TASK: Range to copy from the entries below: the line containing "left hip: (322, 208)" through the line containing "right back paw: (484, 638)", inclusive. Retype only those lines, exactly, without any images.

[Images with localized body landmarks]
* * * * * * *

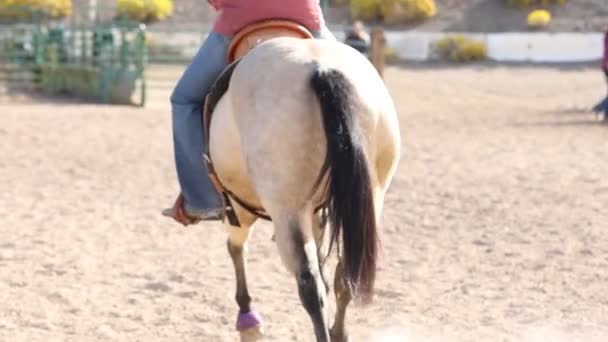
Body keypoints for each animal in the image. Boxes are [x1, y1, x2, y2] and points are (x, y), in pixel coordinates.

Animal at [205, 22, 400, 342]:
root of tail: (321, 69)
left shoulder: (238, 206)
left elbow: (236, 248)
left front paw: (247, 318)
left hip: (286, 210)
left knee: (310, 285)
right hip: (372, 196)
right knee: (343, 275)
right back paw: (338, 331)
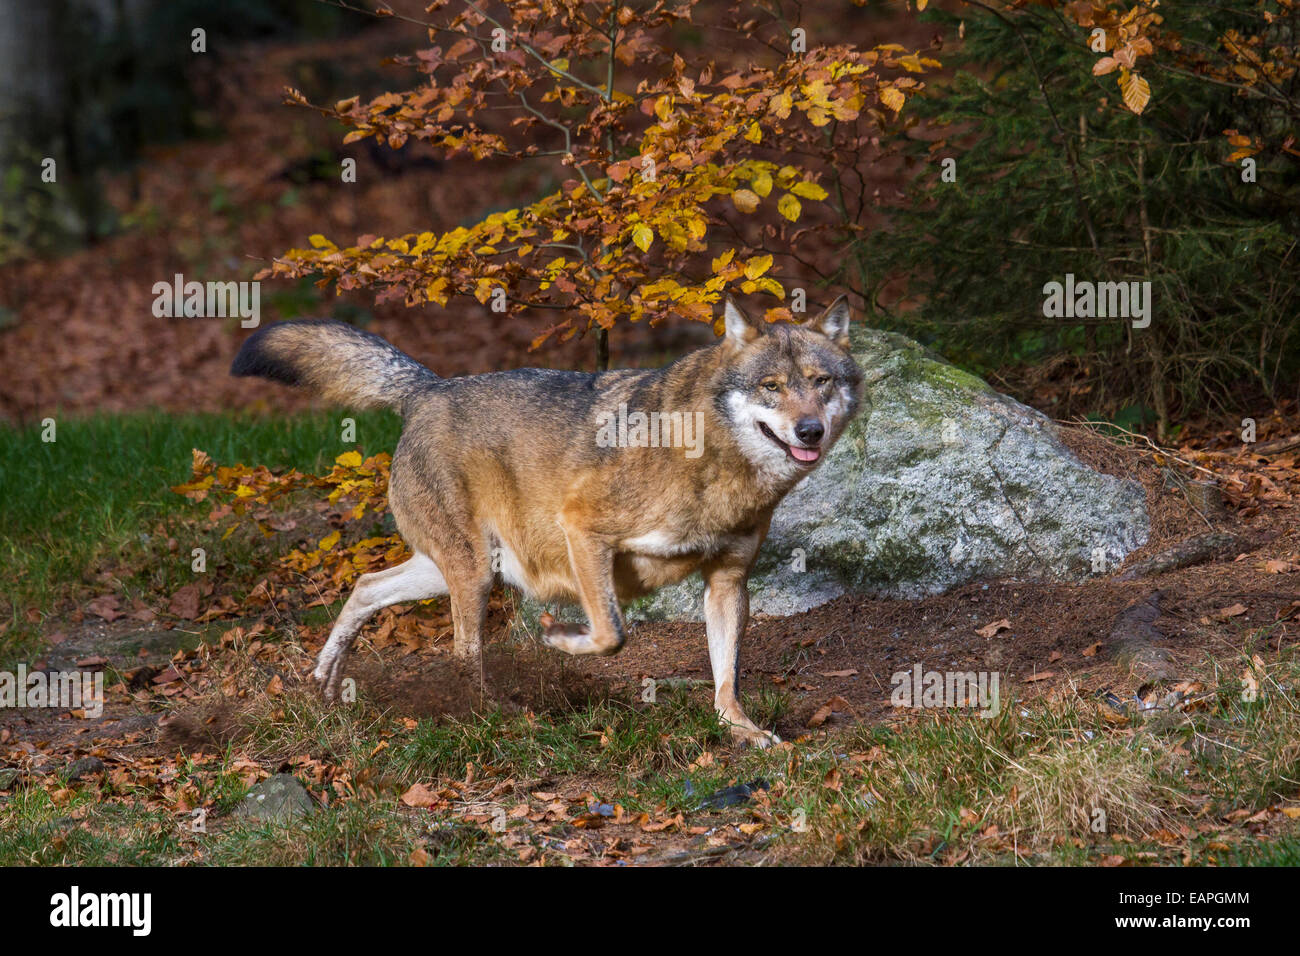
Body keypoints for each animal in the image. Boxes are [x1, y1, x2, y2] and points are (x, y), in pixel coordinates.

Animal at [233, 295, 863, 743]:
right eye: (771, 387)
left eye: (821, 382)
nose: (809, 431)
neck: (712, 464)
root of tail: (430, 388)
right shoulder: (583, 530)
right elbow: (611, 635)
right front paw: (560, 639)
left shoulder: (728, 581)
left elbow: (726, 678)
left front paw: (743, 732)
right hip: (473, 576)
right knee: (461, 653)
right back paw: (495, 715)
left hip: (463, 570)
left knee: (365, 585)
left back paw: (327, 679)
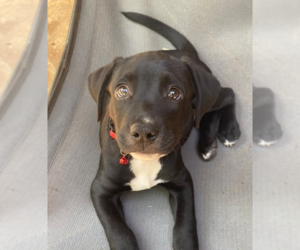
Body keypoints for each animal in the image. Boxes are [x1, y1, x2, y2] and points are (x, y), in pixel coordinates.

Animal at [88, 12, 240, 249]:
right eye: (122, 91)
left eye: (174, 93)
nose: (144, 132)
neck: (144, 162)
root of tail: (186, 53)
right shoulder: (100, 190)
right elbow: (119, 230)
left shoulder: (182, 182)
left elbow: (185, 226)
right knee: (206, 115)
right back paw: (209, 144)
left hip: (209, 95)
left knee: (228, 93)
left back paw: (228, 131)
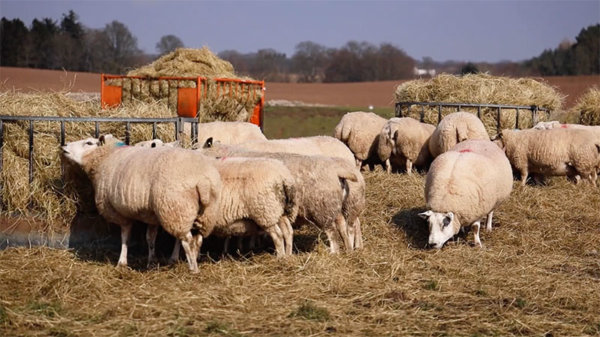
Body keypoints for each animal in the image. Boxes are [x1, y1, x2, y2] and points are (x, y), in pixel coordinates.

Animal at [60, 133, 223, 272]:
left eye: (88, 143)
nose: (64, 146)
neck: (107, 157)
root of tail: (202, 180)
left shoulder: (120, 212)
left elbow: (125, 236)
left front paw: (122, 262)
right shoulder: (152, 216)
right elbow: (150, 238)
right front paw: (151, 260)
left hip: (175, 207)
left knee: (187, 239)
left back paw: (193, 268)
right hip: (201, 213)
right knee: (196, 238)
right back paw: (180, 258)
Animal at [200, 144, 366, 252]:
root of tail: (339, 171)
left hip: (322, 208)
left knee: (334, 231)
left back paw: (336, 252)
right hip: (340, 207)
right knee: (345, 226)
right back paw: (350, 250)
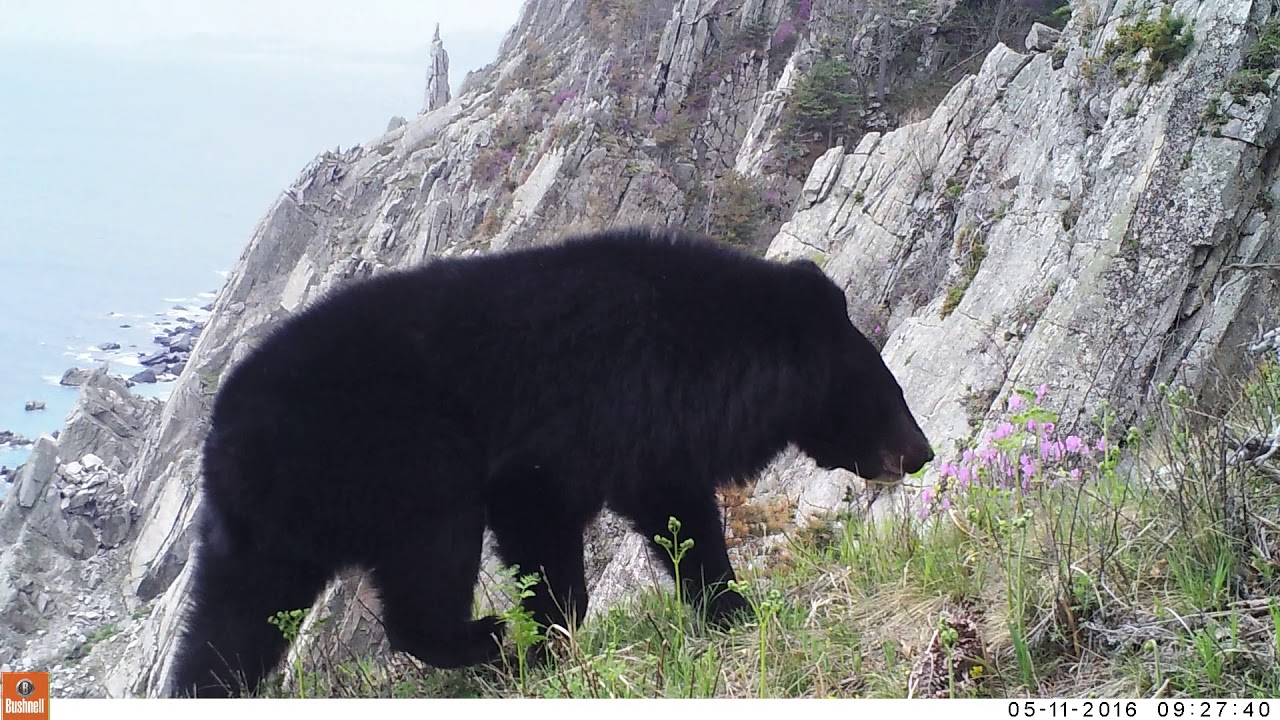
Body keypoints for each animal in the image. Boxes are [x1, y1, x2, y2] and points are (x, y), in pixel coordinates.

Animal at [167, 225, 931, 696]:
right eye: (890, 391)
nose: (921, 453)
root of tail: (225, 432)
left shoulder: (647, 435)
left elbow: (676, 513)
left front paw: (726, 606)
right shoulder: (581, 417)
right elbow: (550, 523)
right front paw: (547, 639)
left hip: (259, 533)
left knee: (228, 627)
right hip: (400, 463)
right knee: (427, 563)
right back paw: (484, 638)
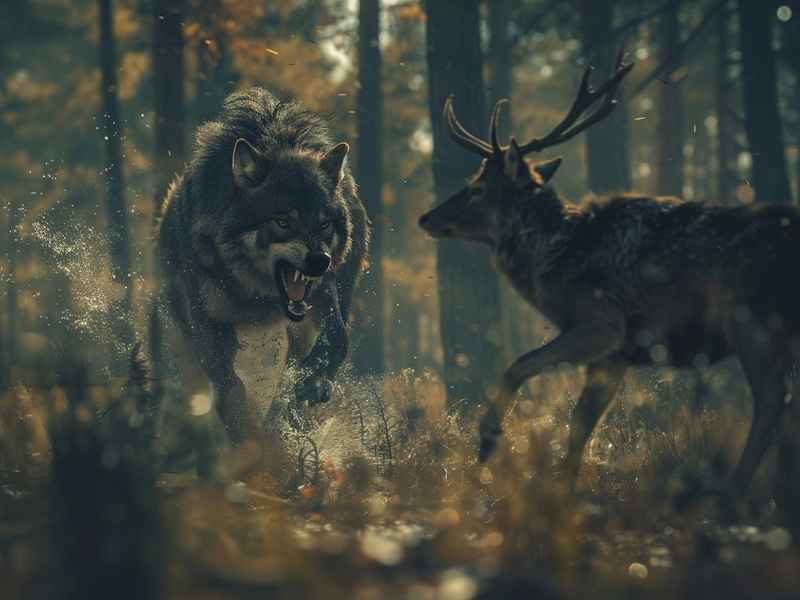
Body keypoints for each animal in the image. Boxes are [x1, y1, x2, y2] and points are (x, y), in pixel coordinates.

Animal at [418, 53, 800, 494]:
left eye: (477, 187)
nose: (426, 217)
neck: (555, 260)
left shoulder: (603, 323)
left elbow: (520, 364)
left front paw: (487, 441)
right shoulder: (615, 357)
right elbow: (580, 426)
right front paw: (562, 488)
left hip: (755, 321)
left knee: (774, 400)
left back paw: (736, 488)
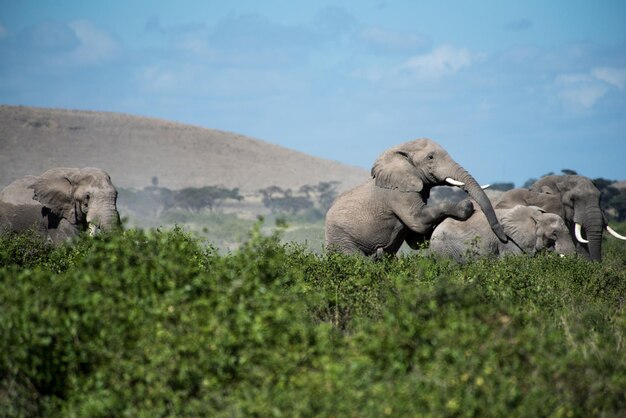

* * * * * * *

OUTPUT OF THE TASK:
left hip: (322, 208)
left knee: (334, 231)
left back paw: (336, 252)
right hip: (340, 207)
right knee: (345, 226)
right back paw: (350, 250)
Body keypoints for each animal in the image. Boxes are [x1, y1, x2, y2] and points are (x, y), in pixel coordinates.

Animal at [167, 225, 931, 696]:
right eye: (890, 391)
nose: (921, 453)
root of tail: (225, 432)
left shoulder: (647, 435)
left elbow: (676, 513)
left front paw: (726, 606)
right shoulder: (581, 417)
right elbow: (550, 523)
right front paw: (547, 639)
left hip: (259, 533)
left knee: (228, 627)
right hip: (400, 463)
right knee: (427, 563)
right back paw: (484, 638)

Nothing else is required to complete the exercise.